It’s the peak of summer, and that means one thing: Shark Week. After nearly 30 years on the air, the Discovery Channel’s week of fishy programming is probably television’s most reliable pop-culture juggernaut. My students in the Media School at Indiana University have never known a world without Shark Week. I once asked a class of 125 undergraduates how many had watched it, and just about every hand went up. I then asked how many had ever actually seen sharks in the wild. Just a few hands were raised.
For my students—and most Americans—this means that the overwhelming majority of our exposure to sharks is through Shark Week. In other words, our interaction with sharks is mediated through a screen. What we know about them is gleaned through the cinematic version of a shark’s world that we see on the Discovery Channel.
So what is that world like? You only have to glance at the titles of this year’s specials to get an idea. The prime Sunday night slot presents “Great White Shark Serial Killer Lives,” which documents the true story of shark attacks on the California coast. Other titles include “Shark-Croc Showdown,” pitting the two predators against one another, and “Great Hammerhead Invasion.” You already know what these programs contain: amazing footage of sharks, especially their teeth, in slo-mo or quick edits for maximum dramatic effect, often interwoven with stories of shark attack victims and/or marine scientists who lend credibility to this modern scary story.
Unsurprisingly, watching Shark Week makes you scared of sharks.
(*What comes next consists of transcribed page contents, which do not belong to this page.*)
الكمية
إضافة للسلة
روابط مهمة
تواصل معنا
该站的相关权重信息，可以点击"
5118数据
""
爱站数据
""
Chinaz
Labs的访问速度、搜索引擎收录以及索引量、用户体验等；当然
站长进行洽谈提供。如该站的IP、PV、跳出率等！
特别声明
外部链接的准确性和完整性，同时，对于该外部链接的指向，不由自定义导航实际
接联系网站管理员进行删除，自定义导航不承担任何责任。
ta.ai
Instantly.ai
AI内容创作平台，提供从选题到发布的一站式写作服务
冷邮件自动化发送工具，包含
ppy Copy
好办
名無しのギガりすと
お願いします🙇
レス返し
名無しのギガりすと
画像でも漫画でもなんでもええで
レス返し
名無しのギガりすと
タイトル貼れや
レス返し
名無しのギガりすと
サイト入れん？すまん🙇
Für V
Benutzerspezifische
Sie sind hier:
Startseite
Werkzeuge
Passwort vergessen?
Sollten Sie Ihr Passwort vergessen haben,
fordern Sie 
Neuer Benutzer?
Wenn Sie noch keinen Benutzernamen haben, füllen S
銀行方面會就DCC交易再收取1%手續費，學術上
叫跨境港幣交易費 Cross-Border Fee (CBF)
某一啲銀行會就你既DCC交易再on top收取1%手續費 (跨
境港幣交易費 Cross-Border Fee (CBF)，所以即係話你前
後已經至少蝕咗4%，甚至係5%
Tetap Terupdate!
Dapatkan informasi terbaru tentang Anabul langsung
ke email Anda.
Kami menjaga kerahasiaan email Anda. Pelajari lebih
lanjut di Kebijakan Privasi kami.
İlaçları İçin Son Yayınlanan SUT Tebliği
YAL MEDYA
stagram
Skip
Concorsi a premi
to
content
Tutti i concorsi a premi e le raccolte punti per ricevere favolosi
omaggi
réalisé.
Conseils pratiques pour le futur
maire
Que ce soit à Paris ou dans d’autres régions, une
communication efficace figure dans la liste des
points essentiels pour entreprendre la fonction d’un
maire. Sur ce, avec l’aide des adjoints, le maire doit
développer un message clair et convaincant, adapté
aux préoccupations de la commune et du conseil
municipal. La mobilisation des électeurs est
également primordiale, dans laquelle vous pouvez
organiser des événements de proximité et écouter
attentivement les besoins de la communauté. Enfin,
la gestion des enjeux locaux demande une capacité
That’s what I found in a study I did with Jessica Gall Myrick where we asked over 500 people to watch clips of Shark Week of varying levels of violence, from extremely disturbing (the only clear clip the Discovery Channel has in three decades of filming of someone getting severely bitten by a shark, rarely aired anymore) to straightforward images of sharks swimming. Viewers were scared of the sharks after watching the footage, no matter how violent or peaceful.
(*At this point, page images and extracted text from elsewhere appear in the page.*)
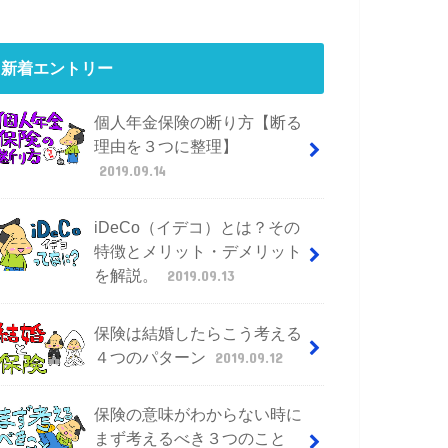
新着エントリー
個人年金保険の断り方【断る
理由を３つに整理】
2019.09.14
iDeCo（イデコ）とは？その
特徴とメリット・デメリット
を解説。
2019.09.13
保険は結婚したらこう考える
４つのパターン
2019.09.12
保険の意味がわからない時に
まず考えるべき３つのこと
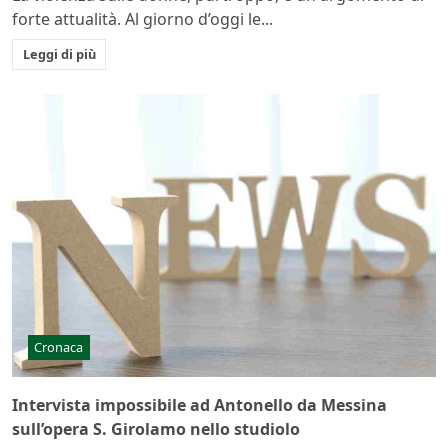
forte attualità. Al giorno d’oggi le...
Leggi di più
Cronaca
Intervista impossibile ad Antonello da Messina
sull’opera S. Girolamo nello studiolo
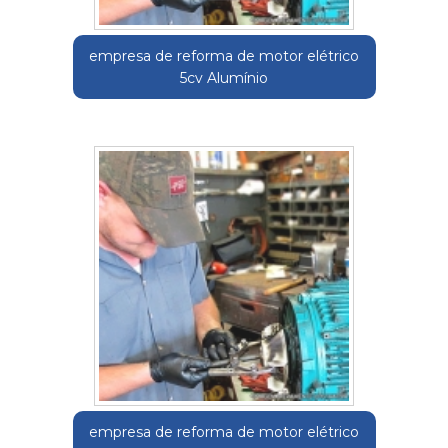
empresa de reforma de motor elétrico
5cv Alumínio
empresa de reforma de motor elétrico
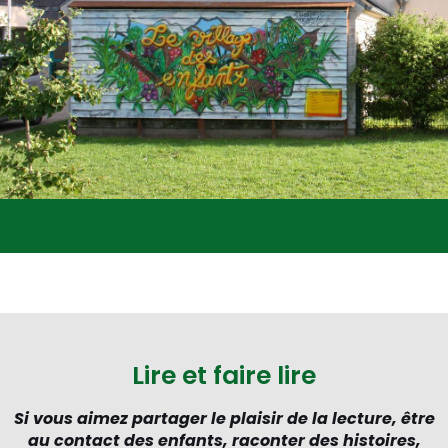
Lire et faire lire
Si vous aimez partager le plaisir de la lecture, être
au contact des enfants, raconter des histoires,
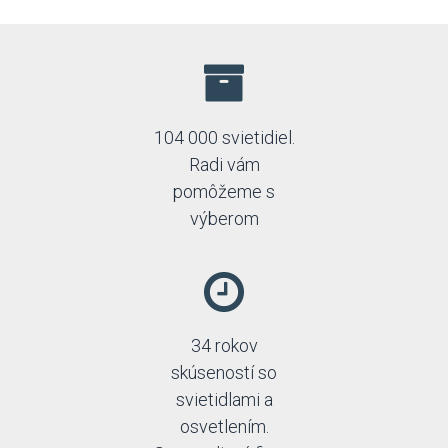
104 000 svietidiel.
Radi vám
pomôžeme s
výberom
34 rokov
skúseností so
svietidlami a
osvetlením.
But what about the facts? The facts say that you should be more scared of a mosquito than of a shark. You should be more scared of a bicycle or a vending machine. All of these things are more likely to kill you in the U.S. than a shark, according to the dedicated record-keeping of the University of Florida’s International Shark Attack File. Last year, sharks killed four people. Worldwide. That’s a pretty lame record for what the Discovery Channel hypes as humankind’s greatest predator.
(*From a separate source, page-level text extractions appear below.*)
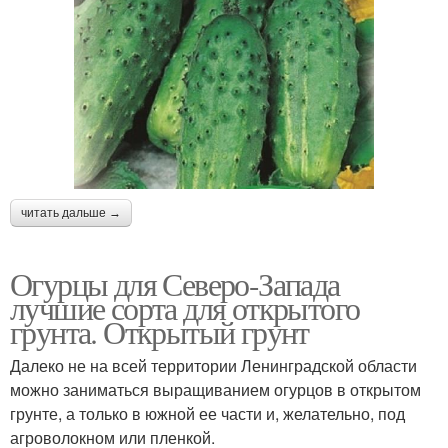
читать дальше →
Огурцы для Северо-Запада
лучшие сорта для открытого
грунта. Открытый грунт
Далеко не на всей территории Ленинградской области
можно заниматься выращиванием огурцов в открытом
грунте, а только в южной ее части и, желательно, под
агроволокном или пленкой.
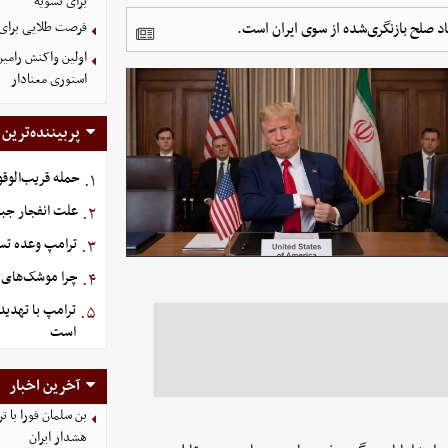
برای تسویه
د صلح بازنگری‌شده از سوی ایران است.
فرصت طلایی برای 
اولین واکنش رامین
استوری معنادار
پربیننده‌ترین
حمله قریب‌الوقو
۱.
علت انفجار جبل
۲.
ترامپ وعده تسل
۳.
چرا موشک‌های ای
۴.
ترامپ با تهدید
۵.
است
آخرین اخبار
بن سلمان فورا با
هشدار ایران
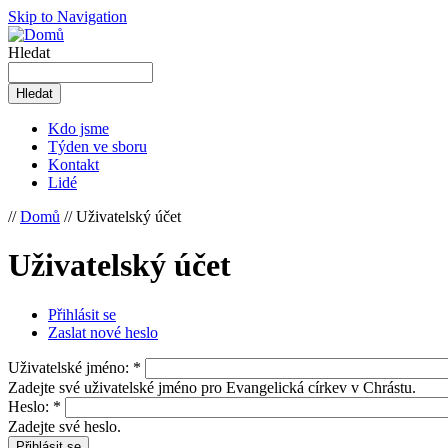
Skip to Navigation
Hledat
Kdo jsme
Týden ve sboru
Kontakt
Lidé
//
Domů
// Uživatelský účet
Uživatelský účet
Přihlásit se
Zaslat nové heslo
Uživatelské jméno:
*
Zadejte své uživatelské jméno pro Evangelická církev v Chrástu.
Heslo:
*
Zadejte své heslo.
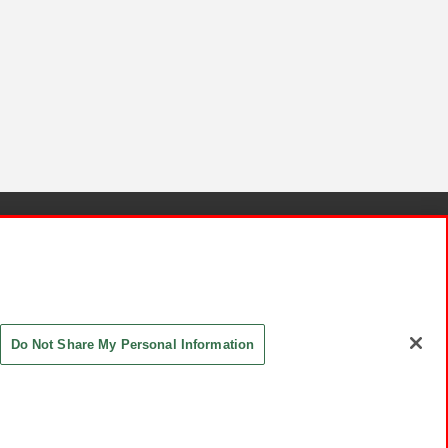
針と検証結果
お取引先さまとともに
お問い合わせ
Do Not Share My Personal Information
ASHIKI Co., Ltd. All Rights Reserved.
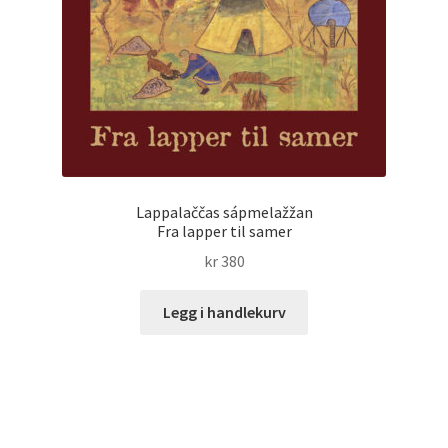
Lappalaččas sápmelažžan
Fra lapper til samer
kr
380
Legg i handlekurv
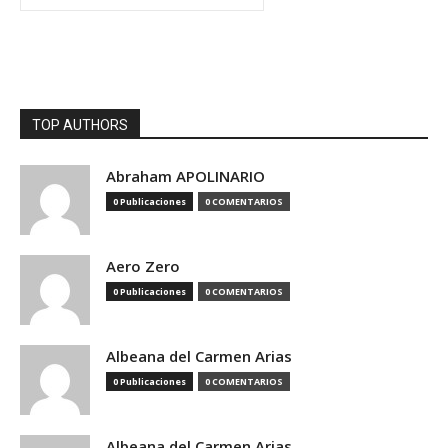
TOP AUTHORS
Abraham APOLINARIO
0 Publicaciones
0 COMENTARIOS
Aero Zero
0 Publicaciones
0 COMENTARIOS
Albeana del Carmen Arias
0 Publicaciones
0 COMENTARIOS
Albeana del Carmen Arias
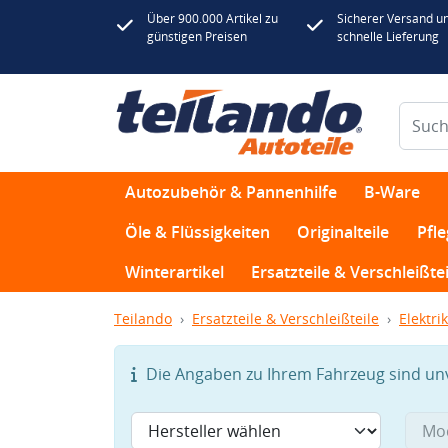
Über 900.000 Artikel zu
Sicherer Versand u
günstigen Preisen
schnelle Lieferung
Autozubehör & Pannenhilfe
B-Ware
Öle & Flüssigkeiten
Originalteile
Pfl
Winterartikel
Ersatzteile & Verschleißtei
Teilando
Ersatzteile & Verschleißteile
Elektrik
Die Angaben zu Ihrem Fahrzeug sind unvo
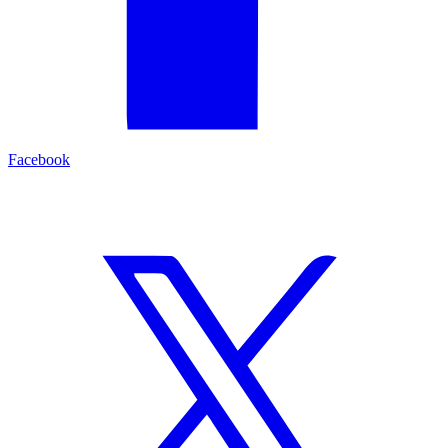
Facebook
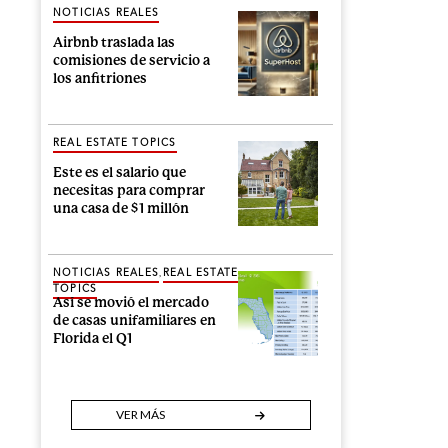
NOTICIAS REALES
Airbnb traslada las
comisiones de servicio a
los anfitriones
REAL ESTATE TOPICS
Este es el salario que
necesitas para comprar
una casa de $1 millón
,
NOTICIAS REALES
REAL ESTATE
TOPICS
Así se movió el mercado
de casas unifamiliares en
Florida el Q1
VER MÁS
This creates an interesting opportunity to understand how television affects how we perceive the world around us. Since most of us never experience any IRL interaction with sharks, and everything we learn is from Shark Week, the presentation of sharks on Shark Week becomes our “reality” of sharks. When sharks are depicted exclusively as violent, that’s how we understand them. This phenomenon is not exclusive to sharks, of course. People who watch lots of violent television feel less safe than those who don’t. The mediated world becomes our real world.